— begin DOCUMENT PASSAGE —
Engine is gone
I can't tell you how many brand new s2k owners have had this same problem. That issue is compounded because the car burns oil much faster when there are very few miles on the engine. Especially if you pushed the car into the higher ranges a moderate amount, the car will lose oil. Perhaps you never ran completely out of oil, but if it was quite low by the time you did all your oil changes, then it is quite possible this caused the bearing issues. High power low displacement n/a engines will burn some oil by nature, so take it as a lesson learned either way.
From a legal standpoint, I agree I am not sure how they could deny coverage if you claim to check it regularly and have receipts for all your oil changes. As long as there are no other leaks or the like to be at fault for the loss of oil, they'd have to be jerks to deny you [wouldn't that be a shocker..]
Come on.. geeesh.. this is NOT rocket science... "plain" bearings and bearing failure is old old stuff. There are many bearing wall charts that show a pic of a bearing, and what the most likely cause was. If oil starvation is the cause just looking at the bearing will tell you. That said, lack of lubrication could be a defective oil filter, a plugged up oil screen, or a bad pump or pump drive. A bad pump is easy to eliminate as the cause, it either is broken (or the drive to the pump is broken) or it is not broken. Here is a link to one bearing maker's "wall chart"
— end DOCUMENT PASSAGE —
STATED PROBLEM
Set down the entire forum discussion of engine bearing failure, word for word. The lines that follow are separate material, unconnected to the forum discussion of engine bearing failure.
— begin COLLECTED DATA —
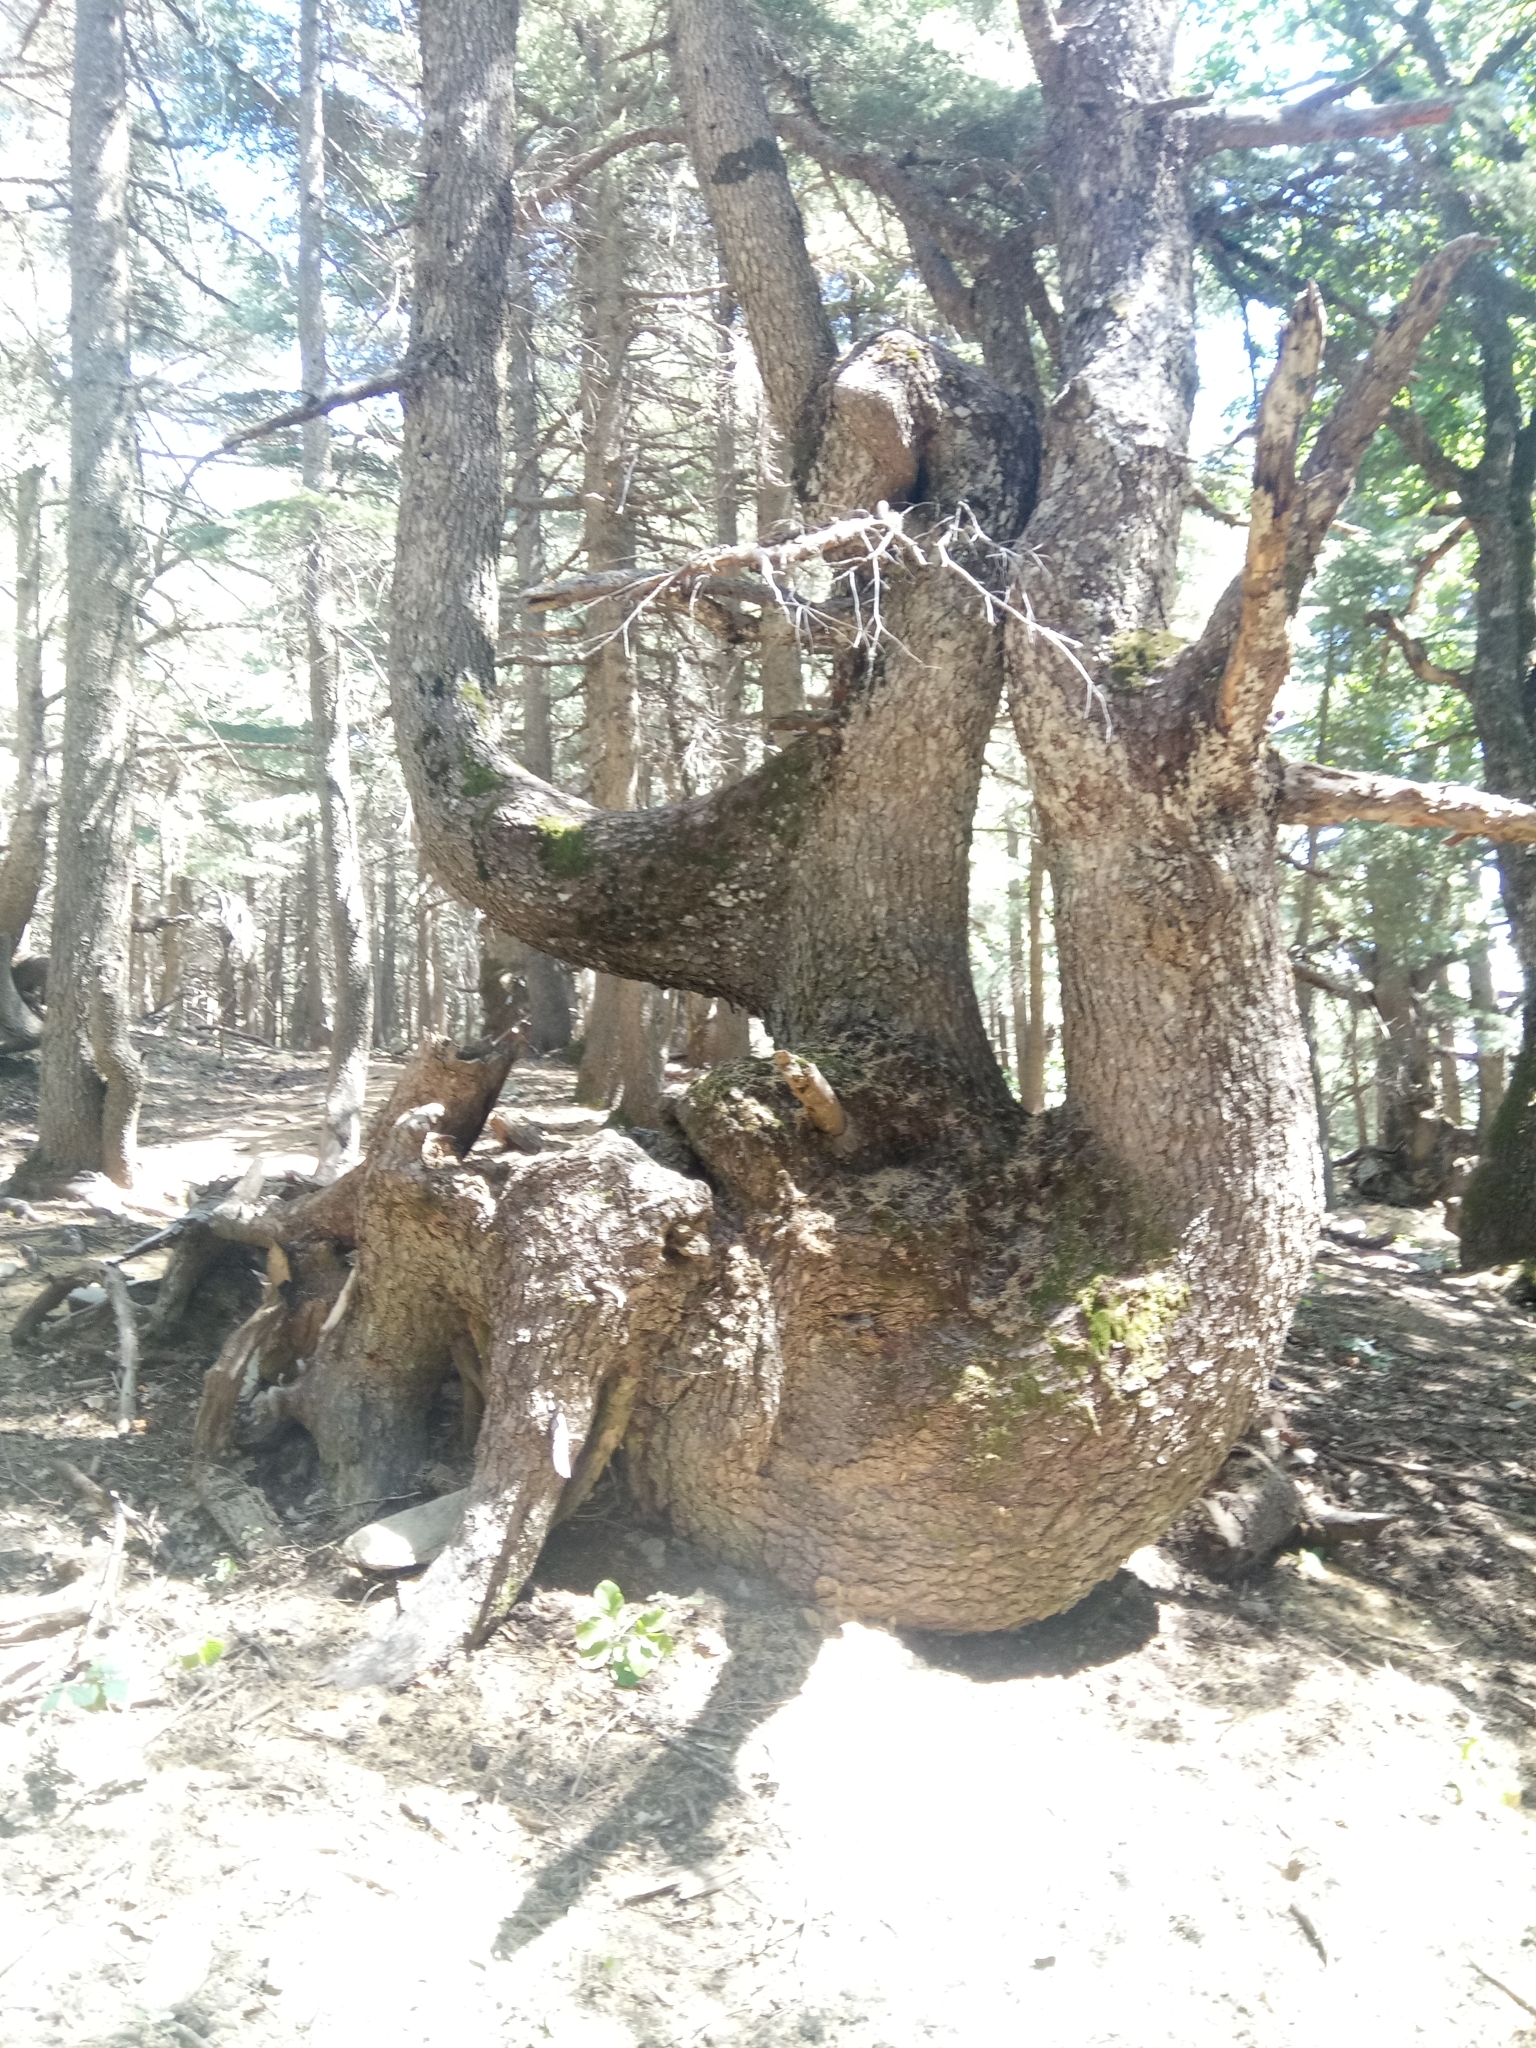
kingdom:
— end COLLECTED DATA —
COMPLETE OUTPUT
Engine is gone
I can't tell you how many brand new s2k owners have had this same problem. That issue is compounded because the car burns oil much faster when there are very few miles on the engine. Especially if you pushed the car into the higher ranges a moderate amount, the car will lose oil. Perhaps you never ran completely out of oil, but if it was quite low by the time you did all your oil changes, then it is quite possible this caused the bearing issues. High power low displacement n/a engines will burn some oil by nature, so take it as a lesson learned either way.
From a legal standpoint, I agree I am not sure how they could deny coverage if you claim to check it regularly and have receipts for all your oil changes. As long as there are no other leaks or the like to be at fault for the loss of oil, they'd have to be jerks to deny you [wouldn't that be a shocker..]
Come on.. geeesh.. this is NOT rocket science... "plain" bearings and bearing failure is old old stuff. There are many bearing wall charts that show a pic of a bearing, and what the most likely cause was. If oil starvation is the cause just looking at the bearing will tell you. That said, lack of lubrication could be a defective oil filter, a plugged up oil screen, or a bad pump or pump drive. A bad pump is easy to eliminate as the cause, it either is broken (or the drive to the pump is broken) or it is not broken. Here is a link to one bearing maker's "wall chart"